I remember a thread on this years ago but I'm too lazy to look it up.
WriterDom said:It's not an issue with me. I just remember it being raised years ago and some taking the position that love could interfere.
Chris_Xavier said:Wouldn't dominance for the sake of just dominance be akin to S&M?
lonelylittlegir said:wow...being loved 'too much'
sorry can't get passed that statement to give a thoughtful answer..![]()
WynEternal said:So then if hypothetically, if you love your submissive to the point that you feel you cannot give them physical pain, wouldn't you be giving them pain of another sort then? The pain of not being able to give them what they want/need and the perceived rejection of their trust in you, or rejection of them outright.
But, to the original question, I think it is possible.
Blushing Bottom said:One of my first Doms fell in love with me. Within 3 months our once hot, hot, hot relationship was over. He began to be more concerned with vanilla sex, the other men in my life the possibility of a more permanent relationship. It got to the point where he was singing to me in bed rather than training me as a submissive as was our original agreement and becoming pensive when it was time for him to leave. In short he stopped being a Dom. I wasn't required to do anything if I pouted or stomped my little foot. Too bad....
IsabellaSnow said:Was this due to an obsession with you, or due to him becoming "weak" (for lack of a better word.) ?
To me, this is like asking: Is it possible to love a minor child too much?
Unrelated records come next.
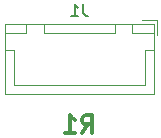
<source format=gbr>
G04 #@! TF.GenerationSoftware,KiCad,Pcbnew,(5.0.0)*
G04 #@! TF.CreationDate,2020-07-01T14:31:39-04:00*
G04 #@! TF.ProjectId,status_leds,7374617475735F6C6564732E6B696361,rev?*
G04 #@! TF.SameCoordinates,Original*
G04 #@! TF.FileFunction,Legend,Bot*
G04 #@! TF.FilePolarity,Positive*
%FSLAX46Y46*%
G04 Gerber Fmt 4.6, Leading zero omitted, Abs format (unit mm)*
G04 Created by KiCad (PCBNEW (5.0.0)) date 07/01/20 14:31:39*
%MOMM*%
%LPD*%
G01*
G04 APERTURE LIST*
%ADD10C,0.300000*%
%ADD11C,0.120000*%
%ADD12C,0.150000*%
G04 APERTURE END LIST*
D10*
X104263000Y-72052571D02*
X104763000Y-71338285D01*
X105120142Y-72052571D02*
X105120142Y-70552571D01*
X104548714Y-70552571D01*
X104405857Y-70624000D01*
X104334428Y-70695428D01*
X104263000Y-70838285D01*
X104263000Y-71052571D01*
X104334428Y-71195428D01*
X104405857Y-71266857D01*
X104548714Y-71338285D01*
X105120142Y-71338285D01*
X102834428Y-72052571D02*
X103691571Y-72052571D01*
X103263000Y-72052571D02*
X103263000Y-70552571D01*
X103405857Y-70766857D01*
X103548714Y-70909714D01*
X103691571Y-70981142D01*
D11*
G04 #@! TO.C,J1*
X110310000Y-62790000D02*
X110310000Y-68760000D01*
X110310000Y-68760000D02*
X97690000Y-68760000D01*
X97690000Y-68760000D02*
X97690000Y-62790000D01*
X97690000Y-62790000D02*
X110310000Y-62790000D01*
X107000000Y-62800000D02*
X107000000Y-63550000D01*
X107000000Y-63550000D02*
X101000000Y-63550000D01*
X101000000Y-63550000D02*
X101000000Y-62800000D01*
X101000000Y-62800000D02*
X107000000Y-62800000D01*
X110300000Y-62800000D02*
X110300000Y-63550000D01*
X110300000Y-63550000D02*
X108500000Y-63550000D01*
X108500000Y-63550000D02*
X108500000Y-62800000D01*
X108500000Y-62800000D02*
X110300000Y-62800000D01*
X99500000Y-62800000D02*
X99500000Y-63550000D01*
X99500000Y-63550000D02*
X97700000Y-63550000D01*
X97700000Y-63550000D02*
X97700000Y-62800000D01*
X97700000Y-62800000D02*
X99500000Y-62800000D01*
X110300000Y-65050000D02*
X109550000Y-65050000D01*
X109550000Y-65050000D02*
X109550000Y-68000000D01*
X109550000Y-68000000D02*
X104000000Y-68000000D01*
X97700000Y-65050000D02*
X98450000Y-65050000D01*
X98450000Y-65050000D02*
X98450000Y-68000000D01*
X98450000Y-68000000D02*
X104000000Y-68000000D01*
X109350000Y-62500000D02*
X110600000Y-62500000D01*
X110600000Y-62500000D02*
X110600000Y-63750000D01*
G04 #@! TD*
G04 #@! TO.C,J1*
D12*
X104333333Y-61152380D02*
X104333333Y-61866666D01*
X104380952Y-62009523D01*
X104476190Y-62104761D01*
X104619047Y-62152380D01*
X104714285Y-62152380D01*
X103333333Y-62152380D02*
X103904761Y-62152380D01*
X103619047Y-62152380D02*
X103619047Y-61152380D01*
X103714285Y-61295238D01*
X103809523Y-61390476D01*
X103904761Y-61438095D01*
G04 #@! TD*
M02*

</source>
To the point the parental authority in the relationship dies?WriterDom said:Is it possible to love a submissive too much?
To the point the bdsm element in the relationship dies?
That would be a serious relationship between two people who are not interested in combining romance with their D/s.skittles_lm said:well... maybe I'm silly and twitterpated... but how can you have a serious relationship of any sort without love?
What kind of relationship is that?
JMohegan said:That would be a serious relationship between two people who are not interested in combining romance with their D/s.
I do not compartmentalize relationships this way, but many do.
Some of these non-romantic D/s relationships are not only very serious and very strong, but extremely long-lived as well.
Ice2000 said:I think it is possible for a Dom to forget his responsibilities, and in effect reduce the excitement of the relationship by getting involved with all the mushy stuff..
I find myself slipping at times when its obvious a sub is trying to manipulate my decisions. A double dose of the flogger usually makes that problem go away.
I think being protective of your sub is natural and is a good thing, not necessarily related to love though. I pretty much feel an obligation to protect any woman in distress. Ya I know that sounds stupid but its just the way I am. Call me old fashioned I guess.